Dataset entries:
________________________________________
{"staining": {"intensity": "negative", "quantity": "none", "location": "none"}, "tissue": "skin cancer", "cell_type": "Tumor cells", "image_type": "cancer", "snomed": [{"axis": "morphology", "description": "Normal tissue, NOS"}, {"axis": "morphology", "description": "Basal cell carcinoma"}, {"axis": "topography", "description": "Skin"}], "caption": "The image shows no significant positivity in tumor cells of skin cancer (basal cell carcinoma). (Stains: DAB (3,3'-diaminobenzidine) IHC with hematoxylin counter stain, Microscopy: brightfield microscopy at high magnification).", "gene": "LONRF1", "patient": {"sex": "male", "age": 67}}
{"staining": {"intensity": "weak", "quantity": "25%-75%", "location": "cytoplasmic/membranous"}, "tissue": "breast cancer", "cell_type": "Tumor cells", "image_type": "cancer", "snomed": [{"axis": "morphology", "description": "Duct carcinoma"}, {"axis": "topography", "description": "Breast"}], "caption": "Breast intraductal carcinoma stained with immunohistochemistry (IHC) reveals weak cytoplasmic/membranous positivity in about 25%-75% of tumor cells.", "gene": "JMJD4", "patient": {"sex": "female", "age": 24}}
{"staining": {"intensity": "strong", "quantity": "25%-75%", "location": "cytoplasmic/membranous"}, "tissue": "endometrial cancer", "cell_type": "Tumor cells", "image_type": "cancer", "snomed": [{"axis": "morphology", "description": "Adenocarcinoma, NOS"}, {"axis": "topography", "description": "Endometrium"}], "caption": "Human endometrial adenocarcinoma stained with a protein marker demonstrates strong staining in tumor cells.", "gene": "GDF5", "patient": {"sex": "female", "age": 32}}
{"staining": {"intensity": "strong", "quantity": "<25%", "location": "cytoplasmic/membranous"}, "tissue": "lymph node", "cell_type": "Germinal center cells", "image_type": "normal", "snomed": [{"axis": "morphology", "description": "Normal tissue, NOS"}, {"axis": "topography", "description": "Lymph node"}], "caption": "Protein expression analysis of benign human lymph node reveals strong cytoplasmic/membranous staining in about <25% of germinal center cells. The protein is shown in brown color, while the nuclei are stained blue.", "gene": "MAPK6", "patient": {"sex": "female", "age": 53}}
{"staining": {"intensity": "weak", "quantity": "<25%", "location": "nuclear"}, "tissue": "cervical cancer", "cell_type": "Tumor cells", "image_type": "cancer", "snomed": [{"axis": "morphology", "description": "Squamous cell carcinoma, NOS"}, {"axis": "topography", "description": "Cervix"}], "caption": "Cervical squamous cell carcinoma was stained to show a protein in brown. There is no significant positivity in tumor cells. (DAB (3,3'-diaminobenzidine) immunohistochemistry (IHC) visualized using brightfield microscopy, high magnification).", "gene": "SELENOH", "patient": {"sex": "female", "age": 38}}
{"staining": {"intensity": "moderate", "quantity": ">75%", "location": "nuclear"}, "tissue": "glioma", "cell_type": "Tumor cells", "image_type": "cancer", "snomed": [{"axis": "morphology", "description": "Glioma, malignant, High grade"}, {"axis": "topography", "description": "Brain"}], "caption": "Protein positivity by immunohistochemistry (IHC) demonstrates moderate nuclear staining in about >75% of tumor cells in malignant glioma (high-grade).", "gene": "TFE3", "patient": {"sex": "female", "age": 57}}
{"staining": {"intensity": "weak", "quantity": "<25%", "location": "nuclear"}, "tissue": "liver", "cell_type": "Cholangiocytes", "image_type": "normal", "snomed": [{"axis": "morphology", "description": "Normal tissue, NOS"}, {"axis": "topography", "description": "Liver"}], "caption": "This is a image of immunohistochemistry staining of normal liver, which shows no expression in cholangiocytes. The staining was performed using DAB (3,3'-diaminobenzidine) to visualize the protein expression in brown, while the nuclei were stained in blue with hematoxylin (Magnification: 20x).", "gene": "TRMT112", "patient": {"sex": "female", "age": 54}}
________________________________________
Give the entries again in full, exactly as they are written.

{"staining": {"intensity": "negative", "quantity": "none", "location": "none"}, "tissue": "skin cancer", "cell_type": "Tumor cells", "image_type": "cancer", "snomed": [{"axis": "morphology", "description": "Normal tissue, NOS"}, {"axis": "morphology", "description": "Basal cell carcinoma"}, {"axis": "topography", "description": "Skin"}], "caption": "The image shows no significant positivity in tumor cells of skin cancer (basal cell carcinoma). (Stains: DAB (3,3'-diaminobenzidine) IHC with hematoxylin counter stain, Microscopy: brightfield microscopy at high magnification).", "gene": "LONRF1", "patient": {"sex": "male", "age": 67}}
{"staining": {"intensity": "weak", "quantity": "25%-75%", "location": "cytoplasmic/membranous"}, "tissue": "breast cancer", "cell_type": "Tumor cells", "image_type": "cancer", "snomed": [{"axis": "morphology", "description": "Duct carcinoma"}, {"axis": "topography", "description": "Breast"}], "caption": "Breast intraductal carcinoma stained with immunohistochemistry (IHC) reveals weak cytoplasmic/membranous positivity in about 25%-75% of tumor cells.", "gene": "JMJD4", "patient": {"sex": "female", "age": 24}}
{"staining": {"intensity": "strong", "quantity": "25%-75%", "location": "cytoplasmic/membranous"}, "tissue": "endometrial cancer", "cell_type": "Tumor cells", "image_type": "cancer", "snomed": [{"axis": "morphology", "description": "Adenocarcinoma, NOS"}, {"axis": "topography", "description": "Endometrium"}], "caption": "Human endometrial adenocarcinoma stained with a protein marker demonstrates strong staining in tumor cells.", "gene": "GDF5", "patient": {"sex": "female", "age": 32}}
{"staining": {"intensity": "strong", "quantity": "<25%", "location": "cytoplasmic/membranous"}, "tissue": "lymph node", "cell_type": "Germinal center cells", "image_type": "normal", "snomed": [{"axis": "morphology", "description": "Normal tissue, NOS"}, {"axis": "topography", "description": "Lymph node"}], "caption": "Protein expression analysis of benign human lymph node reveals strong cytoplasmic/membranous staining in about <25% of germinal center cells. The protein is shown in brown color, while the nuclei are stained blue.", "gene": "MAPK6", "patient": {"sex": "female", "age": 53}}
{"staining": {"intensity": "weak", "quantity": "<25%", "location": "nuclear"}, "tissue": "cervical cancer", "cell_type": "Tumor cells", "image_type": "cancer", "snomed": [{"axis": "morphology", "description": "Squamous cell carcinoma, NOS"}, {"axis": "topography", "description": "Cervix"}], "caption": "Cervical squamous cell carcinoma was stained to show a protein in brown. There is no significant positivity in tumor cells. (DAB (3,3'-diaminobenzidine) immunohistochemistry (IHC) visualized using brightfield microscopy, high magnification).", "gene": "SELENOH", "patient": {"sex": "female", "age": 38}}
{"staining": {"intensity": "moderate", "quantity": ">75%", "location": "nuclear"}, "tissue": "glioma", "cell_type": "Tumor cells", "image_type": "cancer", "snomed": [{"axis": "morphology", "description": "Glioma, malignant, High grade"}, {"axis": "topography", "description": "Brain"}], "caption": "Protein positivity by immunohistochemistry (IHC) demonstrates moderate nuclear staining in about >75% of tumor cells in malignant glioma (high-grade).", "gene": "TFE3", "patient": {"sex": "female", "age": 57}}
{"staining": {"intensity": "weak", "quantity": "<25%", "location": "nuclear"}, "tissue": "liver", "cell_type": "Cholangiocytes", "image_type": "normal", "snomed": [{"axis": "morphology", "description": "Normal tissue, NOS"}, {"axis": "topography", "description": "Liver"}], "caption": "This is a image of immunohistochemistry staining of normal liver, which shows no expression in cholangiocytes. The staining was performed using DAB (3,3'-diaminobenzidine) to visualize the protein expression in brown, while the nuclei were stained in blue with hematoxylin (Magnification: 20x).", "gene": "TRMT112", "patient": {"sex": "female", "age": 54}}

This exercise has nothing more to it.